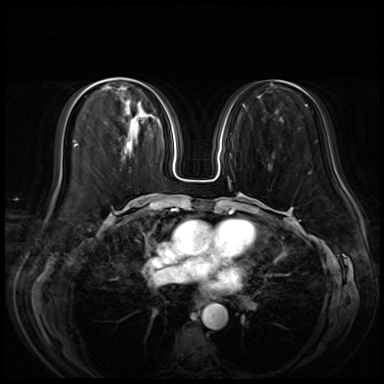
Breast MRI (dynamic contrast-enhanced), one axial slice; position 24 of 72 along the scan axis; dynamic contrast-enhanced series, time point 2 of 8 at this slice position (early post-contrast); 3 T; TE 1.4 ms, TR 4.3 ms; 2.5 mm slice thickness; 384 × 384 image matrix, field of view 350 × 350 mm. Female patient.
Outlined on this slice (semi-automatically segmented with operator editing):
- enhancing-tissue mask used for the functional tumour volume (all voxels passing the contrast-enhancement thresholds inside the analysis volume; usually the tumour): bounding box <123,113,140,155> (left, top, right, bottom; pixels)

········

=== WHAT YOU ARE ASKED TO DO ===
Show, from the listing above, each line that contains the word "slice".

=== RESPONSE ===
Breast MRI (dynamic contrast-enhanced), one axial slice; position 24 of 72 along the scan axis; dynamic contrast-enhanced series, time point 2 of 8 at this slice position (early post-contrast); 3 T; TE 1.4 ms, TR 4.3 ms; 2.5 mm slice thickness; 384 × 384 image matrix, field of view 350 × 350 mm. Female patient.
Outlined on this slice (semi-automatically segmented with operator editing):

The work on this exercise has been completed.